[Opening Data for processing section]
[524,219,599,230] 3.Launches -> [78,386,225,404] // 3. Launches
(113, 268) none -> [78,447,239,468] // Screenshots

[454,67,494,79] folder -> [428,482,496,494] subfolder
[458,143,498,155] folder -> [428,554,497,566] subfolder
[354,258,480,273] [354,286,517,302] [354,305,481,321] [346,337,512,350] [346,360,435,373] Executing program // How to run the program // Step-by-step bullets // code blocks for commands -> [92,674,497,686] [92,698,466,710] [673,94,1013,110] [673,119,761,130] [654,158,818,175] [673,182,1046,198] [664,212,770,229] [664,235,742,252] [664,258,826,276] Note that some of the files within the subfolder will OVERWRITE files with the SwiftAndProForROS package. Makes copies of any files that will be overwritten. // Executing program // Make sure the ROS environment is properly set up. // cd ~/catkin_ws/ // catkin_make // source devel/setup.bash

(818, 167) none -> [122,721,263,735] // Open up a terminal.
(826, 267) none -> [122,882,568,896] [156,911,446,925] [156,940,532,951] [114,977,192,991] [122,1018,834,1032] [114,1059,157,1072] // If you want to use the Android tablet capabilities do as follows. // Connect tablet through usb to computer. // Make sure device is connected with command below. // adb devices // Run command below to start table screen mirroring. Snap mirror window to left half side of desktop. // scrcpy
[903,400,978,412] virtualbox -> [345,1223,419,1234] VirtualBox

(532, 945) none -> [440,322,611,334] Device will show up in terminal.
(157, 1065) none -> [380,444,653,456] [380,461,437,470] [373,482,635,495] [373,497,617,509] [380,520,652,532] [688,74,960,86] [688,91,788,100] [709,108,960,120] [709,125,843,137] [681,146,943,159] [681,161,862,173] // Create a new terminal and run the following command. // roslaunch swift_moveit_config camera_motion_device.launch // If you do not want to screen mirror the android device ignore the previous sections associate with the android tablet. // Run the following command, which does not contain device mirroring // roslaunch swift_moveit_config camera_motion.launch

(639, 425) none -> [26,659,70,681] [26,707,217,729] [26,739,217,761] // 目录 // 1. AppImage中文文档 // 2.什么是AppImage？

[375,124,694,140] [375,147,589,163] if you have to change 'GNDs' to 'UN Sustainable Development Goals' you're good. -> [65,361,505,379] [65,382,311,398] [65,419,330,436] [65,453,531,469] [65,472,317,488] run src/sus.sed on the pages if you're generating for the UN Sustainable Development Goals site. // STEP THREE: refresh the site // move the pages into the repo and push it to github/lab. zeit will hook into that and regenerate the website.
[Closing Data for processing section]
→ What the task requires: Set every line down again exactly. Begin with the first line of the entries and finish with the line containing "[458,143,498,155] folder ->".

→ Response to the exercise:
[524,219,599,230] 3.Launches -> [78,386,225,404] // 3. Launches
(113, 268) none -> [78,447,239,468] // Screenshots

[454,67,494,79] folder -> [428,482,496,494] subfolder
[458,143,498,155] folder -> [428,554,497,566] subfolder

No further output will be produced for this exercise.